果たしてその通りなのかどうかは、私にはわからない。


夫から頼まれていた仕事を私が無下にしてしまった時、怒る夫を見て、しかし私はこの友人の発言を思い出した。


ああ、夫からしたら、いまこの目の前の事実しかないのだろうな、と。

隠し通すのならば、夫がいない日にこっそり証拠隠滅すれば良いだけの話である。

それでも私は、そうしなかった。

わざわざ夫の睡眠を害する音を出し続け、事実、夫は起きて寝室から出てきた。

そして、私の行動を見て、会社の物を無下にした事を責める。

私は、隠れてやらなかった理由も、そこに至る過程も伝えずにいた。

その場でもちろんすぐに謝ったけれど、それだけで場がおさまるはずもない。

家の中の空気が滞り、会話のない空間は、どことなく重みと圧を持ち始めた。


何をするでもなく、鬱々と時間が流れていくのをぼんやりと感じて眺めているだけの、
ただただ無為な時間が流れていくなか、読みかけだった谷崎潤一郎の「陰翳礼讃」(いんえいらいさん)を手に取った。

夫は活字が苦手なようで、「陰翳礼讃」を(いま進めている仕事に役立つかもしれないですよと)人に勧められたが、きっとどうやっても読めないので代わりに読んで内容を要約してくれないかと私に頼んできていたのだ。
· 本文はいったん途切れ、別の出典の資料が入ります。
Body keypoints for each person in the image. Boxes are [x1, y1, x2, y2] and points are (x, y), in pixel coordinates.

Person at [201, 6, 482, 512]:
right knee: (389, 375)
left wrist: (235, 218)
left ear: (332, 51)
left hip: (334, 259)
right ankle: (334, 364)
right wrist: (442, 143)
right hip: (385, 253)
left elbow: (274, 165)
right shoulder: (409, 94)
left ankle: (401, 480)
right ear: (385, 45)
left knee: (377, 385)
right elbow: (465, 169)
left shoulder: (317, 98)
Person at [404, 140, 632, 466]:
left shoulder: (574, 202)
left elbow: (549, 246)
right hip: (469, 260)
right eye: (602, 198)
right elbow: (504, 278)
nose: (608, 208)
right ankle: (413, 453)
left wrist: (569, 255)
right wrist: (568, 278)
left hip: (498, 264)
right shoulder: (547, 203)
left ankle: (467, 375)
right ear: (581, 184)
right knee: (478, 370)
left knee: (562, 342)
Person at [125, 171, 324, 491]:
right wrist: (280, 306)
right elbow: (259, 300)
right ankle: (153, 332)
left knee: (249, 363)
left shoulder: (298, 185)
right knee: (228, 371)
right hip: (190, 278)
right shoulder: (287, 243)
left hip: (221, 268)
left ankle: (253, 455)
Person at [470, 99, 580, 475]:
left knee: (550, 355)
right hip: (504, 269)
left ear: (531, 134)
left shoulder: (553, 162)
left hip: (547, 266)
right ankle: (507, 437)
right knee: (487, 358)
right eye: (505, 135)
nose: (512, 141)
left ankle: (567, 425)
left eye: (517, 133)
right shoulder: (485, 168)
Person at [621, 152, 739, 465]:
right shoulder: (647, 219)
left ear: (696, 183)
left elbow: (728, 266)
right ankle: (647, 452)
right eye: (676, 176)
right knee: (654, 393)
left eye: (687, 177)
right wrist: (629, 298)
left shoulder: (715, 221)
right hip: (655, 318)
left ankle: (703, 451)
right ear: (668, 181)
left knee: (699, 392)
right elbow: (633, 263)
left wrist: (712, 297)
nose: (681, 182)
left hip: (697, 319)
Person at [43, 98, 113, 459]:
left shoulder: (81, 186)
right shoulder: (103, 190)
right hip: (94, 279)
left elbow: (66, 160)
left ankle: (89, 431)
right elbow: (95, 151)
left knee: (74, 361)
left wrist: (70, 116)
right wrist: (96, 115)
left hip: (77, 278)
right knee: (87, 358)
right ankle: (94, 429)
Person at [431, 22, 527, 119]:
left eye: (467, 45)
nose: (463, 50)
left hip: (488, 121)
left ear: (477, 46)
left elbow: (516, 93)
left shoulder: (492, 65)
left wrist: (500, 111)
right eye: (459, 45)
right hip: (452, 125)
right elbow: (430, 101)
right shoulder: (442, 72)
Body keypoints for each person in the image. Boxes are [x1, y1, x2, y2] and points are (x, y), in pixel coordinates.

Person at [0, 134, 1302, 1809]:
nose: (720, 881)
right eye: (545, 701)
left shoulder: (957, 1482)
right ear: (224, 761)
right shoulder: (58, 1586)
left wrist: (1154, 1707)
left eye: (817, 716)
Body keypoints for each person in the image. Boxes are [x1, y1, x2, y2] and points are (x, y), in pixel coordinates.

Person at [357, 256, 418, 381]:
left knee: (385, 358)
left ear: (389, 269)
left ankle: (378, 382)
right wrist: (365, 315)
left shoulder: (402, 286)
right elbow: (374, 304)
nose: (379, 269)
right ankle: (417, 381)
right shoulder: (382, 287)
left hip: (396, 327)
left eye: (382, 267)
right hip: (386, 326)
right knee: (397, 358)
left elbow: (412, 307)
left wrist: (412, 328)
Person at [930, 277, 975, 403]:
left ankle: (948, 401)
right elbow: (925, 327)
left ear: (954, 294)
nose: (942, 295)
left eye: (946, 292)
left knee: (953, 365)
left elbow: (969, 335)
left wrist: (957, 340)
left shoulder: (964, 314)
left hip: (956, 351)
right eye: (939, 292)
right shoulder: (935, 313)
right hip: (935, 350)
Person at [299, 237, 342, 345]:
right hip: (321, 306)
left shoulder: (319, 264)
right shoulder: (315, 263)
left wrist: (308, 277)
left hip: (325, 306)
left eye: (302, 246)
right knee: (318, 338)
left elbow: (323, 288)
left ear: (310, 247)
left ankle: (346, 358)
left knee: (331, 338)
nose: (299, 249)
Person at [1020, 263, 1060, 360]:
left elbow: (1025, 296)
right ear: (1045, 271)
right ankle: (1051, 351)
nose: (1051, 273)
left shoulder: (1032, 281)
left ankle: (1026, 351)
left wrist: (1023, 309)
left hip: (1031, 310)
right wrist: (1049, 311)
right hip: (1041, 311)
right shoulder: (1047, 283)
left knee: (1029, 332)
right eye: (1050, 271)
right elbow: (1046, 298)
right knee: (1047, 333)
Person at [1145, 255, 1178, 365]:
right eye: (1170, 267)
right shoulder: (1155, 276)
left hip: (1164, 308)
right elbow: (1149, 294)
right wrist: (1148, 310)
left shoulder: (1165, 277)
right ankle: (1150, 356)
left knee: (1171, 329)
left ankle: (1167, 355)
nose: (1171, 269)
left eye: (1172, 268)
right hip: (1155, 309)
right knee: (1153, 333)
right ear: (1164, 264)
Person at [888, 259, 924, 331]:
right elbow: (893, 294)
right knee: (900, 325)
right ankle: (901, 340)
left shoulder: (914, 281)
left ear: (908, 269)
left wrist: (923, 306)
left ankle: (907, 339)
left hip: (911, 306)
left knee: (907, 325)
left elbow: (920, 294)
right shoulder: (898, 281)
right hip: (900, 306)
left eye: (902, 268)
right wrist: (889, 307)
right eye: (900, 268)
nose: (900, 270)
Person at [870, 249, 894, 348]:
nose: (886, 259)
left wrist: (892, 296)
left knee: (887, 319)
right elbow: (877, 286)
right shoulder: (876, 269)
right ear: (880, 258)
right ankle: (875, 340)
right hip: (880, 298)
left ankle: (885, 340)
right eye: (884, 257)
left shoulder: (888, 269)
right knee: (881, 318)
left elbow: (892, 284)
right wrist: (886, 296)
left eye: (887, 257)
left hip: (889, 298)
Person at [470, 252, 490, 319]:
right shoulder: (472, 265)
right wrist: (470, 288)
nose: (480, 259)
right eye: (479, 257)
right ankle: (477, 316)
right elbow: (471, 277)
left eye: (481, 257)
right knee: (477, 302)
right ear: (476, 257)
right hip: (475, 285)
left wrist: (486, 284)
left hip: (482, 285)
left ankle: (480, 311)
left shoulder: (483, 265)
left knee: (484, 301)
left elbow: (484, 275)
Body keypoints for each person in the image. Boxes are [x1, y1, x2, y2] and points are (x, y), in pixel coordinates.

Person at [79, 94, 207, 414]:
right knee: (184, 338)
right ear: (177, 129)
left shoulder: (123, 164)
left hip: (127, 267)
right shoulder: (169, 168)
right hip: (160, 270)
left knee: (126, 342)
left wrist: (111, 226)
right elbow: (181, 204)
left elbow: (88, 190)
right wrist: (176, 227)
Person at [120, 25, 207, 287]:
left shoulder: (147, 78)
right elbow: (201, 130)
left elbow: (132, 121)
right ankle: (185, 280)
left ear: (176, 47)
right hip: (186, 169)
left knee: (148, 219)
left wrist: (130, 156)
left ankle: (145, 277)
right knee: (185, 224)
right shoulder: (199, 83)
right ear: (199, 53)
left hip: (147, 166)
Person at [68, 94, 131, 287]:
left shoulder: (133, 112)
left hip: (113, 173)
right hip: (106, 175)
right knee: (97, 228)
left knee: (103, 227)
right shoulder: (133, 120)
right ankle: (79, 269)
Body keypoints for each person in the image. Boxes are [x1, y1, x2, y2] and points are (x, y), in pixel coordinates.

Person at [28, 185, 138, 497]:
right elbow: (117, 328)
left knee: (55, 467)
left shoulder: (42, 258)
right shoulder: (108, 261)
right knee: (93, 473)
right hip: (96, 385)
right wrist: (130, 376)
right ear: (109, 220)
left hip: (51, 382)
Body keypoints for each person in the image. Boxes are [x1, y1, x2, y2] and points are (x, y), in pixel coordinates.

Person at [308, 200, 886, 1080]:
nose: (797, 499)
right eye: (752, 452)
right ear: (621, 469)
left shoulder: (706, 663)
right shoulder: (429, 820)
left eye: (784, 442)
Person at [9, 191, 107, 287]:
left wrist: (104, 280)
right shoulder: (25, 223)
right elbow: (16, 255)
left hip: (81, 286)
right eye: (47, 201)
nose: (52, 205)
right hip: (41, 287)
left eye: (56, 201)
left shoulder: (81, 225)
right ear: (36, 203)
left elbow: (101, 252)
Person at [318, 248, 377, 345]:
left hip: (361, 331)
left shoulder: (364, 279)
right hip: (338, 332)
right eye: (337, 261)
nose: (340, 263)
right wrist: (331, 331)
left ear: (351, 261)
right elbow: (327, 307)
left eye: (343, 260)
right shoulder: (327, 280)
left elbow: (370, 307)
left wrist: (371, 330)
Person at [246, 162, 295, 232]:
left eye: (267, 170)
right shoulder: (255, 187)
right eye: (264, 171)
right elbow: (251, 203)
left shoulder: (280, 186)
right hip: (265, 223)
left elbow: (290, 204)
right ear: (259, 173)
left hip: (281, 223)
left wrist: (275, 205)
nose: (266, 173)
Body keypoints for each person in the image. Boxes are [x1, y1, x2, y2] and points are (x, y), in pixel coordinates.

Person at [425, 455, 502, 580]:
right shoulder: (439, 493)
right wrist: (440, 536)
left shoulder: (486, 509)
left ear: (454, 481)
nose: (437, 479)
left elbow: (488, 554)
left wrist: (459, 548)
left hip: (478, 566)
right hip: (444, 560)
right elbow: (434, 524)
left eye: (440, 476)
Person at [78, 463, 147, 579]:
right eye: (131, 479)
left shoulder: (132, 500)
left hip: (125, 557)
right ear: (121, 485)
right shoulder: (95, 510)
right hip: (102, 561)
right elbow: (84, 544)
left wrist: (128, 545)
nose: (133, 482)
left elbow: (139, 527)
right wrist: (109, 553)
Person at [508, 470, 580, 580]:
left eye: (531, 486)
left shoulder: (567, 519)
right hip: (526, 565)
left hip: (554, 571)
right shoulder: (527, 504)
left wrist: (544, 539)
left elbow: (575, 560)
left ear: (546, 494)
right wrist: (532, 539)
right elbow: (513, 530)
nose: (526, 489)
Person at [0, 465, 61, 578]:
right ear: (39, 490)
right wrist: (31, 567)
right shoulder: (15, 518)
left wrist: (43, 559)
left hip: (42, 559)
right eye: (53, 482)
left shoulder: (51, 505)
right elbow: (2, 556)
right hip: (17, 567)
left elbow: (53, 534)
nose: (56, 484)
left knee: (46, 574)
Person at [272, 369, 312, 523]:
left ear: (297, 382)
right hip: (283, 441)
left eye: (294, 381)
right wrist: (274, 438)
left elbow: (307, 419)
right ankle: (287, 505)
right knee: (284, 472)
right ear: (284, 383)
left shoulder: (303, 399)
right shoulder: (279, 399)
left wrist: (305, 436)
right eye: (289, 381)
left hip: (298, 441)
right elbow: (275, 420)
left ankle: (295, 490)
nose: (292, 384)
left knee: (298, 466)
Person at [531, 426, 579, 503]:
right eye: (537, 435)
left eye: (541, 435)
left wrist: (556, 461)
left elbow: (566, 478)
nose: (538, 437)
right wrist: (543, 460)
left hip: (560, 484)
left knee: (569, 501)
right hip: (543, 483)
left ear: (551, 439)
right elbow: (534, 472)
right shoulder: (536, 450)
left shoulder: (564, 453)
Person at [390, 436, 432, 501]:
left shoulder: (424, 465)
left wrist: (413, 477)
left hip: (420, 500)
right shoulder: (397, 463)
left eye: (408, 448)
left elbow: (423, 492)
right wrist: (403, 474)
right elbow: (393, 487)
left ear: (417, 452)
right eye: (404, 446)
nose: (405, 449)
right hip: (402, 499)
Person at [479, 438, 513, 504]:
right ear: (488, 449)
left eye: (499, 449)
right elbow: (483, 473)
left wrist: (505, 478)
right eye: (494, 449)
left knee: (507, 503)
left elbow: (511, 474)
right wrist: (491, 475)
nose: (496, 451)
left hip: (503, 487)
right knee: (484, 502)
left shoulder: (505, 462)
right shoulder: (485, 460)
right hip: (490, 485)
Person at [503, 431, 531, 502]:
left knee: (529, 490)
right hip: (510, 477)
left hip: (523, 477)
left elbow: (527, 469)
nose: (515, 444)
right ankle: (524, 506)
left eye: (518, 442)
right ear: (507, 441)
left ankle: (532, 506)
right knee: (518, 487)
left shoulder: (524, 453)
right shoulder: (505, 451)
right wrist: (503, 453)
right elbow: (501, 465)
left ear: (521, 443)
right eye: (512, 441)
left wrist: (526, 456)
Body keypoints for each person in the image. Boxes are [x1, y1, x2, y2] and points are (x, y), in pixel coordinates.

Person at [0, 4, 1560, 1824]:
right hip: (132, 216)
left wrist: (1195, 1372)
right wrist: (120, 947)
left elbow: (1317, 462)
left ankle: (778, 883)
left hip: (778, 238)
陰翳礼讃というだけあって話の中心が暗がりや引き算にあるので、淡々と読むことができ、今の前向きではない私の心の中にもなんの突っ掛かりもなくするすると文章が入ってきた。

そして東洋の美しさを褒め称えるだけではなく西洋のものを貶める言葉の選び方がさすがで、なんともそれを心地よく感じた。

谷崎潤一郎の鋭さというか性格の悪さというかひねくれというか、どんな表現でも良ければどうとでも書けてしまうのだが。



少し性格の悪い言葉選びに心地よさを感じている私は、いま怒りの感情をも自分の中に持っているのだなとふと気づいた。

なぜ自分が怒っているのか、文章にしてみたらここ数日の無力感から抜け出せるのではないかと、人生で何度目かわからない、言葉を残す試みを懲りずにやってはみたものの。


ただの言い訳を連ねた文章と、本の感想にも要約にもならない言葉がここに残っただけだった。



それでも言葉を残すためにここまで書いたのだから、書かなかった昨日までとは違う選択ができたと思いたい。